*** Opening of EXCERPTED DATA ***

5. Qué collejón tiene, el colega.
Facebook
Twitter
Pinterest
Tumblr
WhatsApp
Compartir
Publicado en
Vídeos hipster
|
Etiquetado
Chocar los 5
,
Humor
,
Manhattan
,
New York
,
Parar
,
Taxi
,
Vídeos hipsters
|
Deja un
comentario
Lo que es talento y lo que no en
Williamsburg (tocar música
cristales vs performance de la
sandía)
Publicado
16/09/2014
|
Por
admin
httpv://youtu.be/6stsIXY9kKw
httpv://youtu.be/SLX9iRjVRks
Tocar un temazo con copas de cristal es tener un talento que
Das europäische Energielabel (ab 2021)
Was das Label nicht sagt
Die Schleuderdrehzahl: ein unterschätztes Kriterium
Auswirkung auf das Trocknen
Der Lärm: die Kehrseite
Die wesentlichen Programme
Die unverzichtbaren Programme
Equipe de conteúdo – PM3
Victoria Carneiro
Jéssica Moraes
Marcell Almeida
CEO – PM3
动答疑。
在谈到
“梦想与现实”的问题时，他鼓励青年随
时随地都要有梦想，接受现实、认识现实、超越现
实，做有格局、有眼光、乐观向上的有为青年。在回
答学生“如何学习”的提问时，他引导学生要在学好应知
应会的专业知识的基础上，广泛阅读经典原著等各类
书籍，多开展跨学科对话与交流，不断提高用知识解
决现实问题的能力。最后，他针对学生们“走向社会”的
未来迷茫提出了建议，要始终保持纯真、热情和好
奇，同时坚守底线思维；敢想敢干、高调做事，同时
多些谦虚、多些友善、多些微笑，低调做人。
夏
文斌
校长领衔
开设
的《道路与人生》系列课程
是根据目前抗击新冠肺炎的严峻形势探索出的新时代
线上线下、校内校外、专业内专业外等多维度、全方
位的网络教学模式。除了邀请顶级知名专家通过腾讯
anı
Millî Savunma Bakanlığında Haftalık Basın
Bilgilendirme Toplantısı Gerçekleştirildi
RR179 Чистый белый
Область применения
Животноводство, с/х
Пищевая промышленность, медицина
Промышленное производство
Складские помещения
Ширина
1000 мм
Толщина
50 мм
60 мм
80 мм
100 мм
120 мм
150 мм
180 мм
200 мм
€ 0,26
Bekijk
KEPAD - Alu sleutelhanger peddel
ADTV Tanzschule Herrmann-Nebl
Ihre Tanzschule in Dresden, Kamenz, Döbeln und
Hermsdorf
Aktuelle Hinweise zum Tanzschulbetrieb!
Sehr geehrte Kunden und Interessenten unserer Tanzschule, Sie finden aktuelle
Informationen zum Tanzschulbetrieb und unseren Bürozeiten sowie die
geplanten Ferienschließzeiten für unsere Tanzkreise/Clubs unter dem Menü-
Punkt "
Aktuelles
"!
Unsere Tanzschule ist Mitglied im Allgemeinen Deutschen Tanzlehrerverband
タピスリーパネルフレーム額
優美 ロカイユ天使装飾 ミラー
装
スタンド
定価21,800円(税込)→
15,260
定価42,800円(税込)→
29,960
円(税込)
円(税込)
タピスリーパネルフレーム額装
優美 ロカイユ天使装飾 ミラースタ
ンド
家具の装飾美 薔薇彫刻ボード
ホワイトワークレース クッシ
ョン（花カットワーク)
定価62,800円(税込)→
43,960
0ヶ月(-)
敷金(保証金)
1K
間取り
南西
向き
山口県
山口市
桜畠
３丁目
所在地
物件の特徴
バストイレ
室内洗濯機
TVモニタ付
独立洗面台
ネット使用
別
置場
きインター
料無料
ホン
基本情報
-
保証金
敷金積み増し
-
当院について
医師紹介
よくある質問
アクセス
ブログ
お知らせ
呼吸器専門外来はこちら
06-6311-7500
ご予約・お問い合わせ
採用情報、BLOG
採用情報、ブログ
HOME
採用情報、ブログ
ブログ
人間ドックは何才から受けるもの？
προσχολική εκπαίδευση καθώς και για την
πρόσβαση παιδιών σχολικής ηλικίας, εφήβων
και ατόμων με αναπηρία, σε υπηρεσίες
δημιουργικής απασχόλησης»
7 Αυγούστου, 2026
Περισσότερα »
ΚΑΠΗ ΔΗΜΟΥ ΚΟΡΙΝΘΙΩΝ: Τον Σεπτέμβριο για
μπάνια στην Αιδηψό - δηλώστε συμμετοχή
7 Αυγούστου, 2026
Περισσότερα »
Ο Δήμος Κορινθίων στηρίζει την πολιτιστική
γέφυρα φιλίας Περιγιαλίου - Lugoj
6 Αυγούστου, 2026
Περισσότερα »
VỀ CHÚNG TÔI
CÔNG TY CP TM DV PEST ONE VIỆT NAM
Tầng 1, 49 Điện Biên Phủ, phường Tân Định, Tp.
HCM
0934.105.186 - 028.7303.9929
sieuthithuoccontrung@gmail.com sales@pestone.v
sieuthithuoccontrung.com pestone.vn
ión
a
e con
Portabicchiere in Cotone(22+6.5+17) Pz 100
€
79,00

*** Close of EXCERPTED DATA ***

What lines above contain "Programme"? Copy them out.

**ANSWER TO THIS TASK**
Die wesentlichen Programme
Die unverzichtbaren Programme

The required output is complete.